Gıda şirketleri krizde
Gıda ve içecek sektörü krize rağmen yüzde 4 büyürken, kredi imkanı bulamayan çok sayıda şirket battı. 2008'de 22 bin 92 olan işletme sayısı yüzde 21.28 azalışla 17 bin 391'e doğru azalma gösterdi

Türkiye'nin içinden geçtiği ekonomik kriz, tarıma dayalı hammadde fiyatlarının yerinde sayması nedeniyle gıda ve içecek sektörünün büyümesini etkilemezken; kredi imkanı bulamadığı için büyük oyuncularla rekabet edemeyen çık sayıda 'gıda ve içecek işletmesi' 2009 yılında iflas etti. Sektördeki işletme sayısı yüzde 21 azalışla 17 bin 391'e geriledi.
2006 yılından bu yana sektörün envanter çalışmasını hazırlayan Türkiye Gıda ve İçecek Sanayi Dernekleri Federasyonu (TGDF), 2009 yılı envanterini kamuoyuyla paylaştı. Raporu değerlendiren TGDF Başkanı Şemsi Kopuz, “2009 yılı envanter verilerine bakacak olursak, gıda ve içecek sektörünün krize karşı büyük bir direnç gösterdiği söylenebilir. Ancak bu direncin, sektörün kendi iç dinamiklerinden ve gıdanın vazgeçilemez oluşundan kaynaklandığını da belirtmek gerekiyor” dedi.

KALİTE YERİNE FİYAT ÖN PLANDA

2009'da baş gösteren işsizliğin iç talepteki daralmanın en çarpıcı faktörü olduğuna işaret eden Kopuz, “Geçen yıl bu nedenle tüketici tercihlerinde değişiklik yaşandığı gözlemlendi. Daha önceki anketlerde tüketicinin tercihlerinde fiyat 6. sıradaydı. 2009'da fiyat birinci sıraya yükseldi” dedi. Geçen yıl gıda ve içecek sanayinin 5.9 milyar dolar ihracata karşın, 2.9 milyar dolar ithalat yaparak yüzde 204,3 ile en yüksek dış ticaret karşılama oranını yakaladığını belirten Kopuz, ithalatın önemli kısmının 'yağlı tohumlar'dan kaynaklandığına işaret etti. Kopuz, şunları söyledi: “Bugün baktığımızda sağlıklı, yeterli ve dengeli beslenmenin önünde kayıtdışı problemi duruyor. Kayıtdışı gıda güvenliğinin önündeki en büyük risklerden biri. Her türlü vergi yükünün en aza indirilmesini, halkımızın daha ucuz ve daha kaliteli beslenmesi adına talep ediyoruz.”

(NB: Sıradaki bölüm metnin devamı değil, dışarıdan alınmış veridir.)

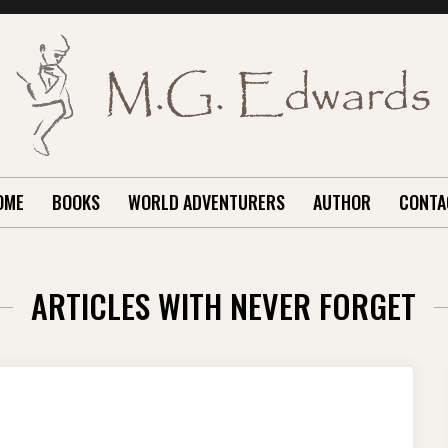
OME
BOOKS
WORLD ADVENTURERS
AUTHOR
CONTA
ARTICLES WITH NEVER FORGET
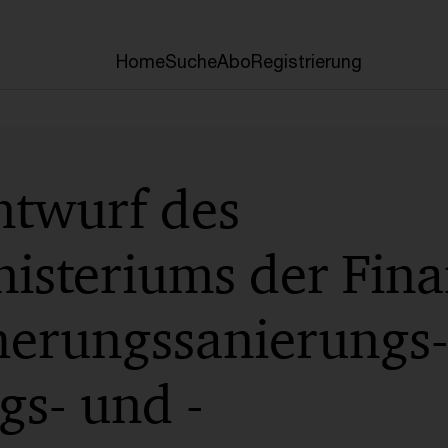
Home
Suche
Abo
Registrierung
ntwurf des
isteriums der Fina
herungssanierungs-,
gs- und -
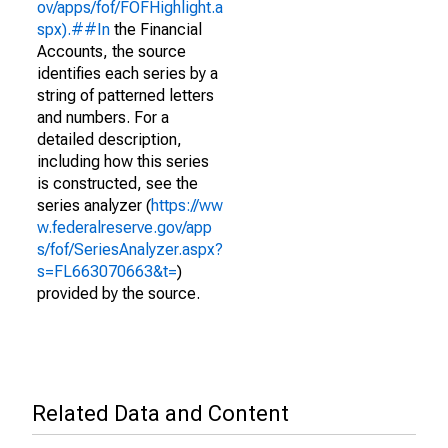
ov/apps/fof/FOFHighlight.a
spx).##In
the Financial
Accounts, the source
identifies each series by a
string of patterned letters
and numbers. For a
detailed description,
including how this series
is constructed, see the
series analyzer (
https://ww
w.federalreserve.gov/app
s/fof/SeriesAnalyzer.aspx?
s=FL663070663&t=
)
provided by the source.
Related Data and Content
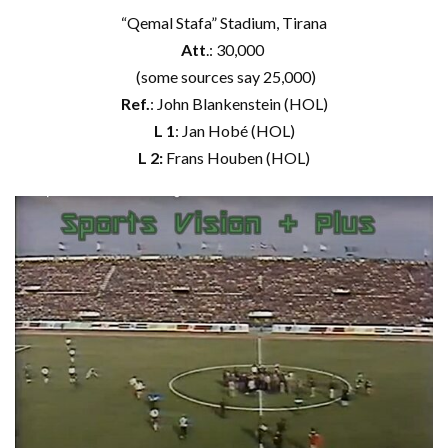
“Qemal Stafa” Stadium, Tirana
Att
.: 30,000
(some sources say 25,000)
Ref.
: John Blankenstein (HOL)
L 1
: Jan Hobé (HOL)
L 2:
Frans Houben (HOL)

YABANCI SERMAYE PAZAR İÇİN GELİYOR

Sektörde faaliyet gösteren yabancı sermayeli şirketlerin sayısının 2009'da 44 artarak 420'ye ulaştığına dikkat çeken Şemsi Kopuz, “Türkiye yüksek nüfusuyla cazip bir pazar. Ayrıca yabancı şirketler özellikle başta Ortadoğu ülkeleri olmak üzere Müslüman halklara daha rahat satış yapmak için Türkiye'de üretim yapmayı stratejik olarak değerlendiriyor” dedi. Gıda ve içecek sanayisini zorlayan hammaddelerin hangileri olduğu konusunda da Kopuz, “Şeker fiyatları yüzde 50 oranında arttı. Et ve süt fiyatları da sektörü etkiliyor. Yağlı tohum fiyatlarında da ciddi artış var” dedi.